Jon Courtenay Grimwood

From Wikipedia, the free encyclopedia

Jon Courtenay Grimwood
Born
Valletta, Malta
Occupation Writer
Nationality British
Writing period 1990s-present
Genres Science fiction

Jon Courtenay Grimwood is a British science fiction author.

He was born in Valletta, Malta, grew up in Britain, Southeast Asia and Norway in the 1960s and 1970s. He studied at Kingston College, then worked in publishing and as a freelance writer for magazines and newspapers including The Guardian. He now lives in London and Winchester and is married to the journalist and novelist Sam Baker, with a son, Jamie, from a previous marriage.

Much of his early work can be described as post-cyberpunk. He won a British Science Fiction Association award for Felaheen in 2003, was shortlisted for the Arthur C Clarke Award for Pashazade the year before and won the 2006 BSFA award for Best Novel with End of the World Blues[1]. He has also been shortlisted for the John W. Campbell Memorial Award . His fourth book is loosely based on Stanley Weyman's Victorian novel Under the Red Robe (ISBN 5-552-05128-9).

End of the World Blues is also shortlisted for the 2007 Arthur C Clarke Award.

Grimwood's work tends to be of a quasi-alternate history genre that could be dubbed "alternate future"; whilst set in an alternate universe, they are still set in the future. In the first four novels, set in the 22nd century, the point of divergence is the Franco–Prussian War of 1870, where Grimwood posits a reality where Napoléon III's France defeats Otto von Bismarck's Prussia, causing the German Empire never to form and the Second French Empire never to collapse. In the Arabesk trilogy, the point of divergence is in 1915, with Woodrow Wilson brokering an earlier peace so that World War I barely expanded outside of the Balkans; the books are set in a liberal Islamic Ottoman North Africa in the 21st century, mainly centering around El Iskandryia (Alexandria). By contrast, there is little in Stamping Butterflies, 9tail Fox or End of the World Blues to suggest that the books are not set in our reality.

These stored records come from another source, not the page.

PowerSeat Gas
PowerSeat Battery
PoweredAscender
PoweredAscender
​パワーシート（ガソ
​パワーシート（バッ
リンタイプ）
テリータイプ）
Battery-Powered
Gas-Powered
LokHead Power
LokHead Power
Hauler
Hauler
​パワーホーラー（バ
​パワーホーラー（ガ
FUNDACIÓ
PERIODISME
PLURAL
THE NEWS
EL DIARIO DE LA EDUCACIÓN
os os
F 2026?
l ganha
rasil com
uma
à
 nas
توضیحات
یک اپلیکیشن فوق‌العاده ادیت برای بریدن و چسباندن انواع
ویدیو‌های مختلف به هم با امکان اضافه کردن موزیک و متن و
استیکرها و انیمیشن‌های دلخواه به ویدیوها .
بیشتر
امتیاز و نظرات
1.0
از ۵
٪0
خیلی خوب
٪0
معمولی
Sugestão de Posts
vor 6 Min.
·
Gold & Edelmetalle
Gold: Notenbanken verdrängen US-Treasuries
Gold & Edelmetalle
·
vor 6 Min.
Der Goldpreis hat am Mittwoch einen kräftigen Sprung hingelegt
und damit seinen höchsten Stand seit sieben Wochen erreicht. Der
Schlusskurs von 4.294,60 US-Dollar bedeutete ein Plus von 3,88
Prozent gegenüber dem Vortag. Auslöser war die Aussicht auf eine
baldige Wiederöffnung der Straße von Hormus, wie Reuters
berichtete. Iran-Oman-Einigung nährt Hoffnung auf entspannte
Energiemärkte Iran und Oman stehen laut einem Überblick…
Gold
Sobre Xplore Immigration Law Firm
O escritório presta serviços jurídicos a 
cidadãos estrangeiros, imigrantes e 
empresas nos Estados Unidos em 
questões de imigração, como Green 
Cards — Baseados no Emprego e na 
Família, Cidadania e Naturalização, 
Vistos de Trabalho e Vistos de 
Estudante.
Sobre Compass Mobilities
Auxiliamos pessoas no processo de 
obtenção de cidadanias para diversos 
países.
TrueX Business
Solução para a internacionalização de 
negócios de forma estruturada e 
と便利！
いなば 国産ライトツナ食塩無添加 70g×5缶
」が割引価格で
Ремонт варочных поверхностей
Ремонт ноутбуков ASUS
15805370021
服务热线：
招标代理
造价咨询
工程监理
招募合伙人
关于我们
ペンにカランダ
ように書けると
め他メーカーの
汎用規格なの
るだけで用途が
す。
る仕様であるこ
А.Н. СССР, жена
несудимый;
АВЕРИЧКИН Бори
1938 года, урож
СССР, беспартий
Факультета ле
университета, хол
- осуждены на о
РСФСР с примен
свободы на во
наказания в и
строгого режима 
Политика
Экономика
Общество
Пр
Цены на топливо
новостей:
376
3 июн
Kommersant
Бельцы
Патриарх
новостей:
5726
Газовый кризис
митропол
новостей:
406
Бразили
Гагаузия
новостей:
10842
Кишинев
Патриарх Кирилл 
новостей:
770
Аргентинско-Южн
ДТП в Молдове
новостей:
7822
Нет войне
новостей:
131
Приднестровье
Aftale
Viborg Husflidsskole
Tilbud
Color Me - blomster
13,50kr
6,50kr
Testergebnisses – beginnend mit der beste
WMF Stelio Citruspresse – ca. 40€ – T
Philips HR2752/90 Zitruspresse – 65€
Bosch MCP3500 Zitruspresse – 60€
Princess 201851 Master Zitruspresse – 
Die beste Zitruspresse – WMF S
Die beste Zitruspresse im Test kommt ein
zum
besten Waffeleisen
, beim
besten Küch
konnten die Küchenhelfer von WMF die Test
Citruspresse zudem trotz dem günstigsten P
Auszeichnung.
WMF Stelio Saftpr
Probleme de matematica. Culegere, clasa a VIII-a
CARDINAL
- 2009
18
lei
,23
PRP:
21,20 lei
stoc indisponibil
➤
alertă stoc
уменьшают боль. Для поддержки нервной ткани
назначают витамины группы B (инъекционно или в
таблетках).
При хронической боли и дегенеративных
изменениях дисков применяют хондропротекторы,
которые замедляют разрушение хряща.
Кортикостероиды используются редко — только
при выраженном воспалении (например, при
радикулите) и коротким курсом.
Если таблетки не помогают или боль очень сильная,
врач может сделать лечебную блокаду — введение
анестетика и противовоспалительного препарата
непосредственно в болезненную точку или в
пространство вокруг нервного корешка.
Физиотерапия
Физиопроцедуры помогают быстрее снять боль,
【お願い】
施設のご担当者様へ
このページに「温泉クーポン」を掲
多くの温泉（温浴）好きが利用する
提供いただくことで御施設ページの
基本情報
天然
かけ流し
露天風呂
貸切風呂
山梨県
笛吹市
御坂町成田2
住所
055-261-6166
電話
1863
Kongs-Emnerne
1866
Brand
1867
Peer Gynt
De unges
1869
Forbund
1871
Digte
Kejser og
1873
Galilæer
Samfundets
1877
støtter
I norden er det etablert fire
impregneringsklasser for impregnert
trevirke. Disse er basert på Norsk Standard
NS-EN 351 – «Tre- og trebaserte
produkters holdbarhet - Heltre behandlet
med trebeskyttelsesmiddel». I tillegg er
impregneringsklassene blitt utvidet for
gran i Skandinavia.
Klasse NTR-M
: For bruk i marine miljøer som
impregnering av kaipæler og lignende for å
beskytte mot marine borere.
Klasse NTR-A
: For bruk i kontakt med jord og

Grimwood was guest of honour at Novacon in 2003. He is scheduled to appear at Kontext (Sweden), in 2008, and at Eastercon LX, the 60th British National Science Fiction Convention, in 2009.

[edit] Writing style

Grimwood's style has two main features. Firstly, his central characters often have a somewhat unusual form of (often artificial) inner monologue; the lead character of the Arabesk trilogy has an internal AI generally referred to as "the fox" or Tiriganiaq (Inuktitut for Arctic fox), which acts as a pseudo-conscience to some extent, in addition to giving him often flawed and self-evident advice; another character talks to his ever-present military commander; and most notably, in redRobe, the lead character (an assassin) talks to his sentient gun. In Stamping Butterflies, as well as some of the protagonists having a mental link (across several centuries), one character has conversations with an alien AI known as "the Library".

Secondly, he frequently alternates the main narrative with either a continuous story or a series of discontinuous flashbacks, often to the childhood of a central character. He uses this to explain events in the past in such a way that their connection to the plot only becomes evident later in the book, at around the point its effects are felt in the main storyline.